O desembargador Carlos Martins Beltrão solicitou que o presidente do Tribunal de Justiça da Paraíba (TJPB), Fred Coutinho, paute para a sessão do Órgão Especial desta quarta-feira (21/2) o julgamento do recurso apresentado pela Prefeitura de João Pessoa na ação que declarou a inconstitucionalidade da Lei de Uso e Ocupação do Solo (LOUS).
O recurso foi apresentado pela Procuradoria-Geral do Município em dezembro do ano passado e pede, em caráter liminar, a suspensão da decisão que derrubou a LOUS, até o julgamento final dos embargos de declaração.
Entre os principais argumentos da Prefeitura está a edição de uma Medida Provisória assinada pelo prefeito Cícero Lucena (MDB), que revogou o artigo 62 da lei – dispositivo apontado pelo Ministério Público como brecha para flexibilizar a chamada Lei do Gabarito, que estabelece limites de altura para edificações na orla.
Na avaliação da Procuradoria, a revogação do artigo representa uma resposta institucional à decisão da Justiça, corrigindo a incompatibilidade apontada com a Constituição Estadual da Paraíba, no que diz respeito à proteção da zona costeira.

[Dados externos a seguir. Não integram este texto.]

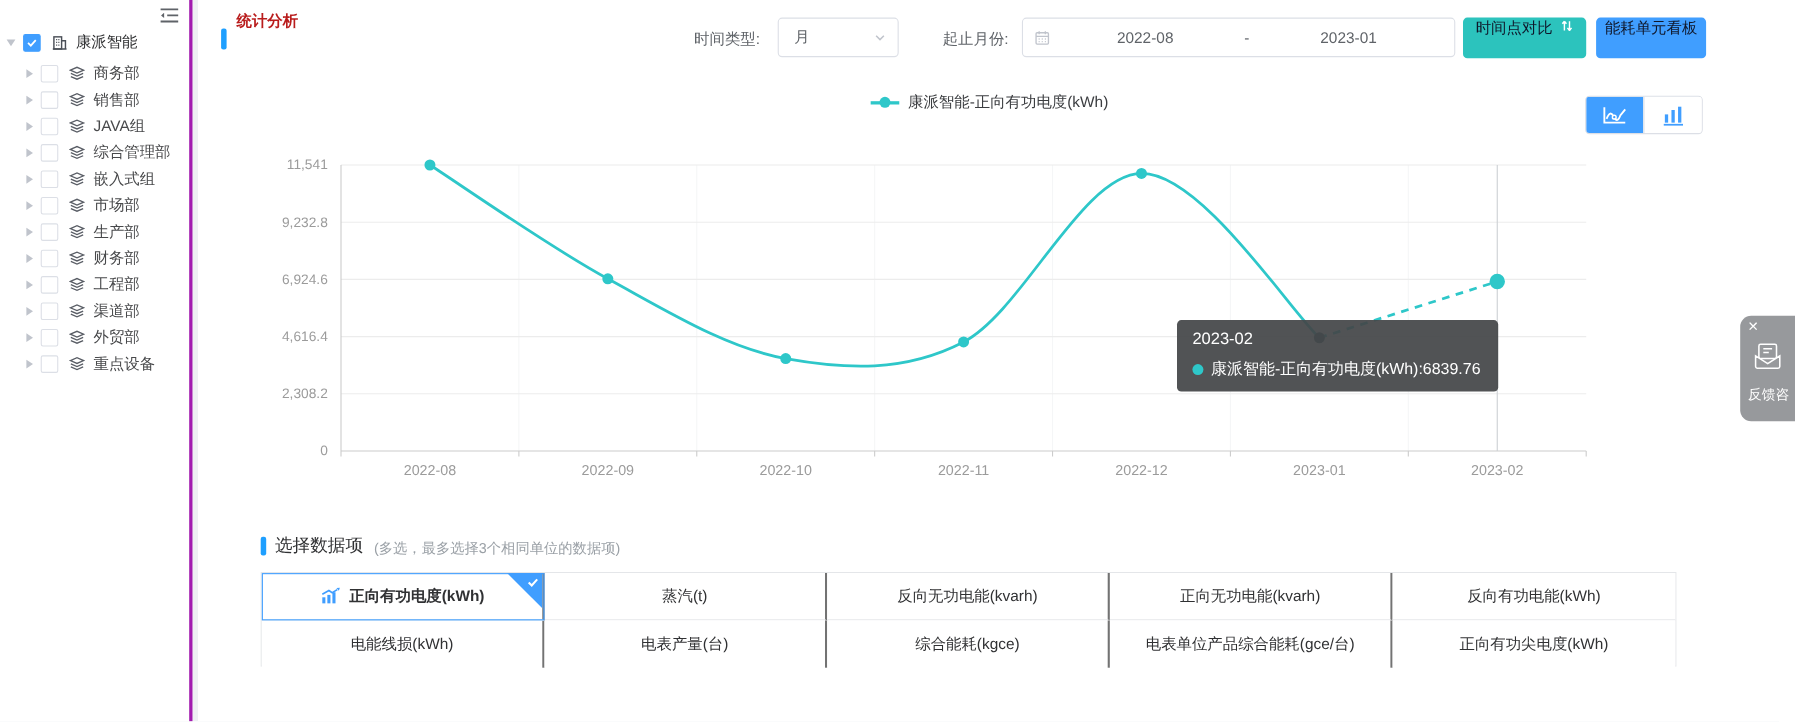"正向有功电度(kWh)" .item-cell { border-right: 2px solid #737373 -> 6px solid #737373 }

A Prefeitura também sustenta que a revogação elimina qualquer possibilidade futura de utilização do artigo como argumento para licenciar construções acima do permitido na área litorânea, afastando riscos de retrocesso ambiental.
Caso a inconstitucionalidade seja mantida, a Prefeitura pede que os efeitos da decisão sejam modulados para valer somente após o julgamento dos embargos, garantindo validade aos atos administrativos realizados com base na lei até então.